__Documento fuente__.
-*-*-

En cuanto a los demás factores de comparación, el Presidente ya puede decir con su característico orgullo que su gobierno ya ha superado al de Alfonsín, por cuanto no sólo también tenemos paros, piqueteros, crisis energética sino también un proceso de aguda desinversión, ciudadanos inocentes cayendo como moscas todos los días por una inseguridad alimentada desde el propio Estado, un 50% de la población bajo la línea de pobreza, violencia política, una corrupción política sin límites y las cifras más elevadas de tráfico de drogas en la historia del país -con el Gobierno también involucrado-. Para no mencionar el hecho de que el Presidente se empecina en simpatizar con la lacra política de la región -Hugo Chávez y Fidel Castro-, a la vez que ha optado por ignorar al chileno Lagos, a Lula da Silva -cuyos métodos son muy diferentes, a pesar del análisis que hacen los medios oficialistas que señalan a Kirchner como un parecido al brasileño- y a un importante número de presidentes y ejecutivos del mundo occidental -a quienes literalmente ha "plantado"-.
Septiembre terminará con más de 1% de inflación "dibujada" por el INDEC, cuando la inflación real es la que corresponde a alimentos, el rubro que ha aumentado en promedio en un 20% ininterrumpido desde comienzos de año. Y 2005 finalizará con un 15% de inflación -también mencionada por el politizado INDEC-, haciendo trizas las proyecciones oníricas e infantiles de quienes están hoy en el poder.
El fenómeno inflacionario también se llevará al panteón político a las aspiraciones de Roberto Lavagna, un personaje que había comenzado su gestión en forma promisoria, y cuya estabilidad emocional -un bien escaso en el gobierno kirchnerista- era bien apreciada. Pero el ministro ha equivocado el rumbo y a los ojos de la ciudadanía ya aparece como engranaje fundamental del fracaso de Kirchner en el manejo de la economía. Logros notables como la quita de la deuda externa a pocos argentinos interesan y lo que realmente cuenta es el día a día. En ese terreno, Néstor Kirchner pierde y a sabiendas de ello, hipoteca cada día más lo que queda del bienestar económico de los argentinos, con aumentos de salarios que sólo engrandecerán a la bola de nieve.

-*-*-

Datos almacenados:

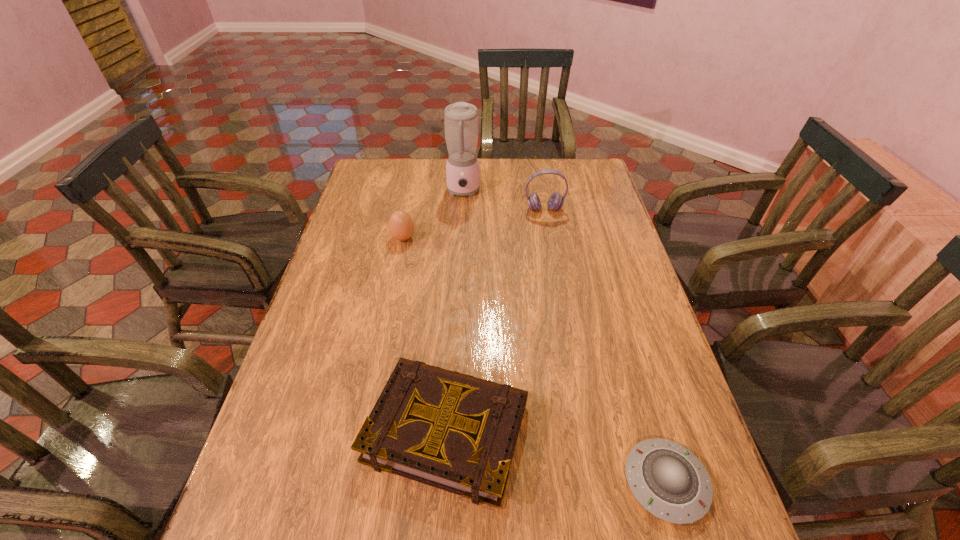
Choose which object is the nearest neighbor to the saucer. Please provide its 2D coordinates. Your answer should be formatted as a tuple, i.e. [(x, y)], where the tuple contains the x and y coordinates of a point satisfying the conditions above.

[(453, 431)]

This screenshot has height=540, width=960. What are the coordinates of `vacant space that satisfies the following two spatial constraints: 1. on the headband and ear cups of the headset; 2. on the right side of the saucer` in the screenshot? It's located at (593, 482).

The height and width of the screenshot is (540, 960). I want to click on vacant region that satisfies the following two spatial constraints: 1. on the base of the farthest object near the control knob; 2. on the right side of the shortest object, so click(x=449, y=482).

This screenshot has width=960, height=540. Identify the location of free space that satisfies the following two spatial constraints: 1. on the base of the tallest object near the control knob; 2. on the left side of the shortest object. (449, 482).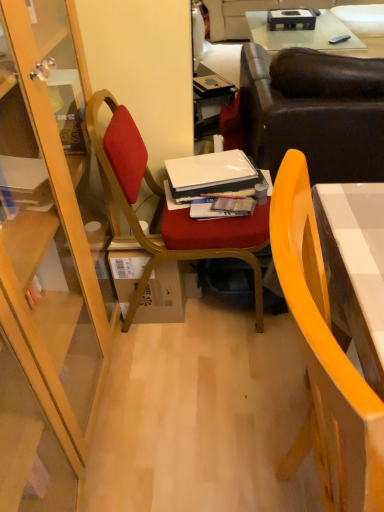
Question: From a real-world perspective, is leather couch at upper right positioned over leather couch at upper center based on gravity?

Choices:
 (A) yes
 (B) no

Answer: (A)

Question: Is leather couch at upper right positioned in front of leather couch at upper center?

Choices:
 (A) no
 (B) yes

Answer: (B)

Question: Considering the relative sizes of leather couch at upper right and leather couch at upper center in the image provided, is leather couch at upper right smaller than leather couch at upper center?

Choices:
 (A) yes
 (B) no

Answer: (A)

Question: From the image's perspective, does leather couch at upper right appear higher than leather couch at upper center?

Choices:
 (A) no
 (B) yes

Answer: (A)

Question: Does leather couch at upper right contain leather couch at upper center?

Choices:
 (A) yes
 (B) no

Answer: (B)

Question: Based on their positions, is matte paper magazine at center located to the left or right of brown cardboard box at center?

Choices:
 (A) right
 (B) left

Answer: (A)

Question: Considering the positions of matte paper magazine at center and brown cardboard box at center in the image, is matte paper magazine at center taller or shorter than brown cardboard box at center?

Choices:
 (A) short
 (B) tall

Answer: (A)

Question: Is matte paper magazine at center bigger or smaller than brown cardboard box at center?

Choices:
 (A) small
 (B) big

Answer: (A)

Question: Is matte paper magazine at center wider or thinner than brown cardboard box at center?

Choices:
 (A) wide
 (B) thin

Answer: (B)

Question: Looking at their shapes, would you say matte wood chair at center, the 1th chair viewed from the back, is wider or thinner than matte paper magazine at center?

Choices:
 (A) thin
 (B) wide

Answer: (B)

Question: Do you think matte wood chair at center, which appears as the 2th chair when viewed from the front, is within matte paper magazine at center, or outside of it?

Choices:
 (A) inside
 (B) outside

Answer: (B)

Question: Considering the positions of matte wood chair at center, which appears as the 2th chair when viewed from the front, and matte paper magazine at center in the image, is matte wood chair at center, which appears as the 2th chair when viewed from the front, bigger or smaller than matte paper magazine at center?

Choices:
 (A) big
 (B) small

Answer: (A)

Question: From the image's perspective, is matte wood chair at center, which appears as the 2th chair when viewed from the front, positioned above or below matte paper magazine at center?

Choices:
 (A) above
 (B) below

Answer: (B)

Question: Looking at their shapes, would you say brown cardboard box at center is wider or thinner than matte wood chair at center, which appears as the 2th chair when viewed from the front?

Choices:
 (A) wide
 (B) thin

Answer: (B)

Question: Considering the positions of brown cardboard box at center and matte wood chair at center, the 1th chair viewed from the back, in the image, is brown cardboard box at center taller or shorter than matte wood chair at center, the 1th chair viewed from the back,?

Choices:
 (A) short
 (B) tall

Answer: (A)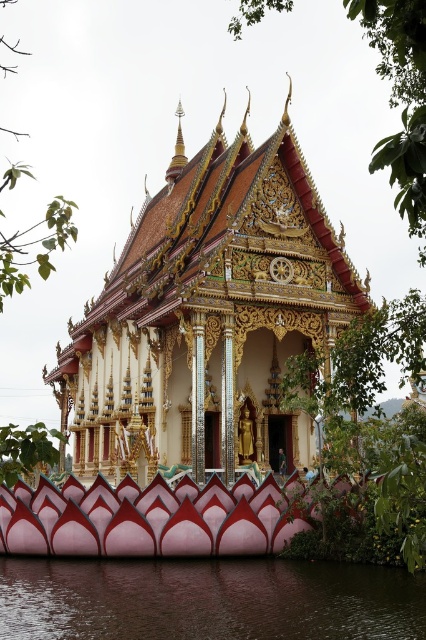
Question: Which object appears closest to the camera in this image?

Choices:
 (A) gold/gilded wood palace at center
 (B) brown smooth water at lower center

Answer: (B)

Question: Can you confirm if gold/gilded wood palace at center is bigger than brown smooth water at lower center?

Choices:
 (A) yes
 (B) no

Answer: (A)

Question: In this image, where is gold/gilded wood palace at center located relative to brown smooth water at lower center?

Choices:
 (A) above
 (B) below

Answer: (A)

Question: Can you confirm if gold/gilded wood palace at center is positioned below brown smooth water at lower center?

Choices:
 (A) yes
 (B) no

Answer: (B)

-*-*-

__Tareas__.
(1) Reproduce literalmente el artículo sobre el gobierno de Kirchner, todo el tramo que va desde "El fenómeno inflacionario" hasta "bola de nieve.".
(2) Según el artículo sobre el gobierno de Kirchner, ¿en qué porcentaje promedio ha aumentado el rubro de alimentos desde comienzos de año?
(3) Prosigue el artículo sobre el gobierno de Kirchner a partir de su última oración.

__Resultados en orden__.
(1)
El fenómeno inflacionario también se llevará al panteón político a las aspiraciones de Roberto Lavagna, un personaje que había comenzado su gestión en forma promisoria, y cuya estabilidad emocional -un bien escaso en el gobierno kirchnerista- era bien apreciada. Pero el ministro ha equivocado el rumbo y a los ojos de la ciudadanía ya aparece como engranaje fundamental del fracaso de Kirchner en el manejo de la economía. Logros notables como la quita de la deuda externa a pocos argentinos interesan y lo que realmente cuenta es el día a día. En ese terreno, Néstor Kirchner pierde y a sabiendas de ello, hipoteca cada día más lo que queda del bienestar económico de los argentinos, con aumentos de salarios que sólo engrandecerán a la bola de nieve.

(2) En un 20% ininterrumpido.

(3)
A ocultar estas realidades han contribuído notablemente los medios nacionales más importantes, como Clarín y La Nación, que hoy por hoy están dispuestos a todo con tal de mantener a sus plantas de empleados y a ingresar dineros oficiales en concepto de "publicidad", que debería ser llamada "propaganda".
Los $100 que traerán más inflación
El Gobierno también anunció hoy que el aumento de 100 pesos otorgado a trabajadores estatales y privados a partir de enero tendrá, a partir del 1º de octubre, carácter remunerativo.
Así lo informó esta mañana el ministro de Trabajo, Carlos Tomada, en una conferencia de prensa desde Casa de Gobierno. En el anuncio de la medida, que beneficia a 4,3 millones de trabajadores estatales y privados, estuvo también presente el titular de la cartera económica, Roberto Lavagna.
De esta forma se presenta la noticia "del día" para algunos medios. Pero el análisis que corresponde hacer es aquel que habla del impacto que volcar más dinero al bolsillo de los contribuyentes traerá para con los precios.
Amén de que el anuncio es claramente electoralista -dada la preocupación del Gobierno con las encuestas-, continúa sin tenerse en cuenta el hecho de que la medida incrementa aún más los costos laborales de las empresas. Está calculado que, sobre el total del sueldo de cada trabajador en blanco, la empresa contratante tiene que aportar un 40% de ese total, solamente en concepto de impuestos.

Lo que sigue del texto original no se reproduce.